Man jailed for bank hold-up, other offences

Dean Hira (49) went on a three-month crime spree involving aggravated robbery, blackmail and...
Dean Hira (49) went on a three-month crime spree involving aggravated robbery, blackmail and driving and drugs offences. Photo: Supplied
A Dunedin man who robbed a bank using a wheel brace in a sock has been jailed for seven years.

Dean Samuel Hira (49) got away with $1120 in the hold-up of the  Bank of New Zealand branch in Mosgiel on February 2.

When he appeared in the Dunedin District Court this week it was revealed Hira had been jailed for four years in the 1990s for manslaughter, after leaving a Christchurch nightclub drunk, running a red light in the inner city and crashing into a taxi.

The cab driver was thrown from his car and killed, while passengers in  both vehicles suffered injuries including fractures and head wounds.
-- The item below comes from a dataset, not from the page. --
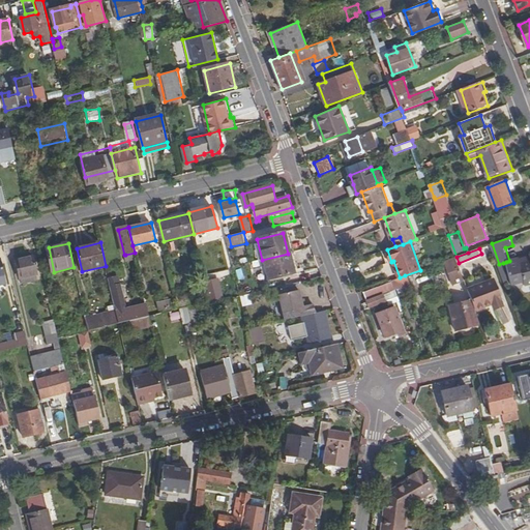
[(135,253),(125,255),(127,262),(136,260),(135,253)]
Along with a charge of aggravated robbery, Hira also admitted charges of blackmail and receiving, as well as a slew of driving and drugs charges from between January and May this year.

The court heard he went to the BNZ branch in Gordon Rd at lunchtime, parking his Mazda in the nearby council car park.

Hira walked in wearing a black hat, a singlet covering his face, wielding the gun-shaped item and carrying a back pack.

He pointed the wheel brace at the teller "in a manner to make her believe that he possessed a firearm" and yelled at her, demanding cash.Hira said he would use the "firearm" if she did not comply.

As she doled out the notes and coins, the defendant repeated the threat and told the staff member to hurry.

Bank employees and a female customer who was there at the time were "extremely traumatised" by the experience, police said.

While police hunted for Hira, he was running another money-making scheme.

The Mongrel Mob prospect had befriended a shopkeeper — whose identity was suppressed by the courts — and began blackmailing him.

Hira claimed he had evidence of the man in an intimate clinch with an underage girl, something the gang might react violently to should they find out.

The defendant made dozens of orders for tobacco, cellphone top-up cards, fuel vouchers and groceries, which the victim, aged in his 50s, would deliver to him on a weekly basis.

"He harangued and nagged the victim constantly by phone and text and stalked him ... while he worked," court documents said.

Judge John Macdonald said the man was socially isolated and the extortion only became apparent after police investigated Hira’s drug-dealing. Cellphone records showed clear evidence of the defendant selling methamphetamine and cannabis between March and May.

When officers searched his Maitland St home they found $1000 of  methamphetamine and a "large supply" of small plastic bags, commonly used by dealers.

Judge Macdonald said Hira appeared to have "limited remorse" for his wide range of crimes.

Gang influences and drug use had played a prominent role in the defendant’s life, he said, but he was eager to address his underlying problems in prison.

As well as the jail term, Judge Macdonald also imposed a nine-month driving ban, which he acknowledged was "academic".